MUOS-3 launched at 8:04 p.m. EST aboard a United Launch Alliance Atlas V rocket and will transition over the next nine days to reach its geosynchronous orbit location 22,000 miles above the Earth. The solar arrays and antennas will then be deployed, and on-orbit testing will start for subsequent turn-over to the Navy for test and commissioning to service.
Earlier today, before the MUOS launch, Lockheed Martin employees visited six classrooms totaling about 280 seventh and eighth-graders at nearby Ronald McNair Magnet Middle School in Rockledge, Florida, to demonstrate important principles of space engineering through a hands-on activity and to encourage science, technology, engineering and math (STEM) education. Six members of the school’s science department and faculty later attended the launch viewing.
MUOS is the Navy’s next generation secure mobile satellite communications system which will eventually replace the legacy Ultra High Frequency (UHF) Follow-On system. MUOS satellites have two payloads to ensure access to UHF narrowband communications as well as new capabilities. MUOS’ advanced Wideband Code Division Multiple Access (WCDMA) payload incorporates commercial technology and a new waveform to provide users priority-based capacity.
Once fully operational, MUOS will provide 16 times the capacity of the legacy system. More than 50,000 terminals that are in the field today can be retro-fitted with WCDMA.
Prior to its launch, the MUOS-3 satellite was built at Lockheed Martin’s Sunnyvale, California, manufacturing facility.

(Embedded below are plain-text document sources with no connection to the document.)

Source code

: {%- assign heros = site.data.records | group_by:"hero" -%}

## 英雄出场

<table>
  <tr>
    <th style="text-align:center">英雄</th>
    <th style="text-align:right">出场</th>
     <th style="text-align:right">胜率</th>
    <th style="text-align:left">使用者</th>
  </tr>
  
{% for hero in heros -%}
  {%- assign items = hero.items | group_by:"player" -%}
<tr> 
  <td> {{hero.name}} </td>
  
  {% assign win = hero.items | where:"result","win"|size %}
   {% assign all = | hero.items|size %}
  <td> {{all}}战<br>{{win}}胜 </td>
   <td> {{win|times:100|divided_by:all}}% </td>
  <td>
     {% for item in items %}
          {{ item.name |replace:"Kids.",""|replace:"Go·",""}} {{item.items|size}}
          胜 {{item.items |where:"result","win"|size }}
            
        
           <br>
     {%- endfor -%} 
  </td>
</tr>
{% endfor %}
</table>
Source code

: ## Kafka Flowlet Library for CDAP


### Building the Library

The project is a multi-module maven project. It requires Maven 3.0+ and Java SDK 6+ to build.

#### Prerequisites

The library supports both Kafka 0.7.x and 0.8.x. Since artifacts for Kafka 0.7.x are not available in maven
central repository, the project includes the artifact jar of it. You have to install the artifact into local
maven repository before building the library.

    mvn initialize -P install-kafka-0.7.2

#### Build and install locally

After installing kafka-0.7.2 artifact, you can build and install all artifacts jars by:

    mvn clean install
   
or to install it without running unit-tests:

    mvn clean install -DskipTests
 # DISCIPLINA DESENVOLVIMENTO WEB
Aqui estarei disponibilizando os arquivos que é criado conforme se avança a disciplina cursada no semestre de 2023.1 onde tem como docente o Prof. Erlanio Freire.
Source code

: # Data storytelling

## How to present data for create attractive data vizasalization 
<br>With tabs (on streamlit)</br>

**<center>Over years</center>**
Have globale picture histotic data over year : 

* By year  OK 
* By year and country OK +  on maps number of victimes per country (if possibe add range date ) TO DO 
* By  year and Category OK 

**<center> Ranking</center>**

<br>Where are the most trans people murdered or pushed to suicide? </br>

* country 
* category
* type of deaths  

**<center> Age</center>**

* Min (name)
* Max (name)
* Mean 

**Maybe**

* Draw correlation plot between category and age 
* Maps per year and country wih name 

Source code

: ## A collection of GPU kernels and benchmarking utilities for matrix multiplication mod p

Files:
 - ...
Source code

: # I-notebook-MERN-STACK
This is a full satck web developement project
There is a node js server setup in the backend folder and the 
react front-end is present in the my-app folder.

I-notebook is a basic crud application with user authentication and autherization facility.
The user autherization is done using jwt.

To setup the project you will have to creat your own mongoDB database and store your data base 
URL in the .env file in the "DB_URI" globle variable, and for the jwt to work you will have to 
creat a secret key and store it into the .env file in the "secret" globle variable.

The satellite was shipped to Cape Canaveral Air Force Station on Nov. 5, and encapsulated into its launch fairing on Dec. 18.
The MUOS constellation is expected to provide warfighters full global coverage before the end of 2015. MUOS-1 and MUOS-2, launched respectively in 2012 and 2013, are already operational and providing high-quality voice communications. MUOS-4 is on track to launch later this year. The fourth and final required MUOS ground station also is expected to be delivered to the Navy early this year.
Lockheed Martin Space Systems, Sunnyvale, California, is the MUOS prime contractor and system integrator. The Navy's Program Executive Office for Space Systems and its Communications Satellite Program Office, San Diego, California, are responsible for the MUOS program.
Headquartered in Bethesda, Maryland, Lockheed Martin is a global security and aerospace company that employs approximately 113,000 people worldwide and is principally engaged in the research, design, development, manufacture, integration and sustainment of advanced technology systems, products and services. The Corporation’s net sales for 2013 were $45.4 billion.